When nobody else wanted to or could not do the long distance events, she stepped in and filled the void for the team. She is a force to be reckoned with when she practices and will be a continued addition of stability to the swim team.
For Melissa Bardowell, 20, a sophomore majoring in computer information systems, this was a necessary step to help better her team.
A native of Kingston, Jamaica, Bardowell has always been encouraged to do her best while maintaining a positive balance in her life.
Her typical day is an early practice session at the pool at 5.30 a.m. She then has classes from eight until noon, eats lunch, takes a short nap, returns to school for practice from 3-6 p.m. and finally, goes home to do her classwork and prepare for the next day.
“Being from a strict family, I had to have my priorities straight, so I know how to manage my time,” Bardowell said.
The distance swimmer has set several goals for the upcoming season. She plans to better her times for meets, contribute to helping her team win the Northeastern Conference and become more dominant in her events.
However, her main goal is to qualify for the 2004 Jamaica swimming and diving Olympic team, either as a single swimmer or as a relay member.
“Her work ethic is exceptional at practice. She comes every day to practice and she always tries to get better,” said second-year coach Mark Howell.
Bardowell believes she has room for improvement and shows modesty about being one of the shining stars of the swim team.
“My performance last year was average, but it’s in the past now and I’m looking toward the future.”The sophomore swimmer’s positive attitude has also been an inspiration to many of her teammates.”She gives off such a positive energy in the pool,” swimmer Jarlyn Johnson said. “She’s like an Energizer bunny. She may be tired and hurting but she still tries to do her best. A lot of us look up to her for the dedication.”
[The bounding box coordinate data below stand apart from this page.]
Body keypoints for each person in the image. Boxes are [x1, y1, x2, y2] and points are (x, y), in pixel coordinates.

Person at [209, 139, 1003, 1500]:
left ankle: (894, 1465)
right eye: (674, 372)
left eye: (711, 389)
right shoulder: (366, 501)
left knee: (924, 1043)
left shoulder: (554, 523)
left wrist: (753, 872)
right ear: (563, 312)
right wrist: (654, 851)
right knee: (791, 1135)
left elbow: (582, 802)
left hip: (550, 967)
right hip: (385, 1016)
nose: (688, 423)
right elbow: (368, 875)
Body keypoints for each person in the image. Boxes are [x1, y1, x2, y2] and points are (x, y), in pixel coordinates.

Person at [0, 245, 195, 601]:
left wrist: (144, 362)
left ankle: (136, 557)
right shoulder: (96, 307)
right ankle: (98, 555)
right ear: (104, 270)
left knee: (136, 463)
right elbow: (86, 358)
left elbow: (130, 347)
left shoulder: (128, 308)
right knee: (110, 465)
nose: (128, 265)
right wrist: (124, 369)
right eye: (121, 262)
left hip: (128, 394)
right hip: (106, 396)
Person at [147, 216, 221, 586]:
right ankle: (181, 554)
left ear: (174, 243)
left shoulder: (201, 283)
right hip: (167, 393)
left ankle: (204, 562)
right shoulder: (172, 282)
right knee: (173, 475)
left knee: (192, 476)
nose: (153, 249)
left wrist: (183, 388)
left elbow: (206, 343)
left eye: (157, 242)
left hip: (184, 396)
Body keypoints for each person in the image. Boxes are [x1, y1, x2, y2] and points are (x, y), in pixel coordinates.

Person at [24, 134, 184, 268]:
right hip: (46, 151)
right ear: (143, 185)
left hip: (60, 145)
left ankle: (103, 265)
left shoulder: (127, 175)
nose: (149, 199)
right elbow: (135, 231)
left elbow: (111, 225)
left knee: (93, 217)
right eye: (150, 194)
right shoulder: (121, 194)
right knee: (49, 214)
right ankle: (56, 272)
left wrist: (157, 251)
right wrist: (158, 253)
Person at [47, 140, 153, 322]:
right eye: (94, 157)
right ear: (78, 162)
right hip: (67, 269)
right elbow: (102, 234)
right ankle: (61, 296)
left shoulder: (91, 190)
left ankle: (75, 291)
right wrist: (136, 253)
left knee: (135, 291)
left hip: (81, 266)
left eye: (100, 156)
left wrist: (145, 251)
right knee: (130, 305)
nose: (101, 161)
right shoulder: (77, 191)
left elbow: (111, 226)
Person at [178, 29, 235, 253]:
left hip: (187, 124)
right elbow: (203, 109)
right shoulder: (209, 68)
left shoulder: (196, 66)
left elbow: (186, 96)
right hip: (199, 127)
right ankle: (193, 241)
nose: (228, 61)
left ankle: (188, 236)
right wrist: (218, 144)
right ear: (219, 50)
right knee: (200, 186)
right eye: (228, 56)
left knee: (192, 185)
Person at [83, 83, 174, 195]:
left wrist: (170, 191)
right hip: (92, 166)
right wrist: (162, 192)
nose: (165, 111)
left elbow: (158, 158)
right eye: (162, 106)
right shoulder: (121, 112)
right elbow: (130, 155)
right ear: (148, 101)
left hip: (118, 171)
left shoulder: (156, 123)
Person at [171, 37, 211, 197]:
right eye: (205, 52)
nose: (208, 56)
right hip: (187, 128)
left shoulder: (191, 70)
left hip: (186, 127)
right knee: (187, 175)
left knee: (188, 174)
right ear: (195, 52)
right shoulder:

Bardowell believes Howell is one of the reasons for her non-stop attitude.
“[Howell] has done a lot for us. Things we didn’t think possible, he told us we could get it done. He has always given us encouragement to do better and we really appreciate it.”
With her determination and dedication towards the sport, coaches said Bardowell could only move forward.”Melissa is going to do very well,” Howell said. “She was adapting to the athlete’s life in college, but she has matured over the last year. In preparing for the season, she has been training during the summer. Her times will definitely improve, and I firmly believe she will pass whatever goals she has set for herself.”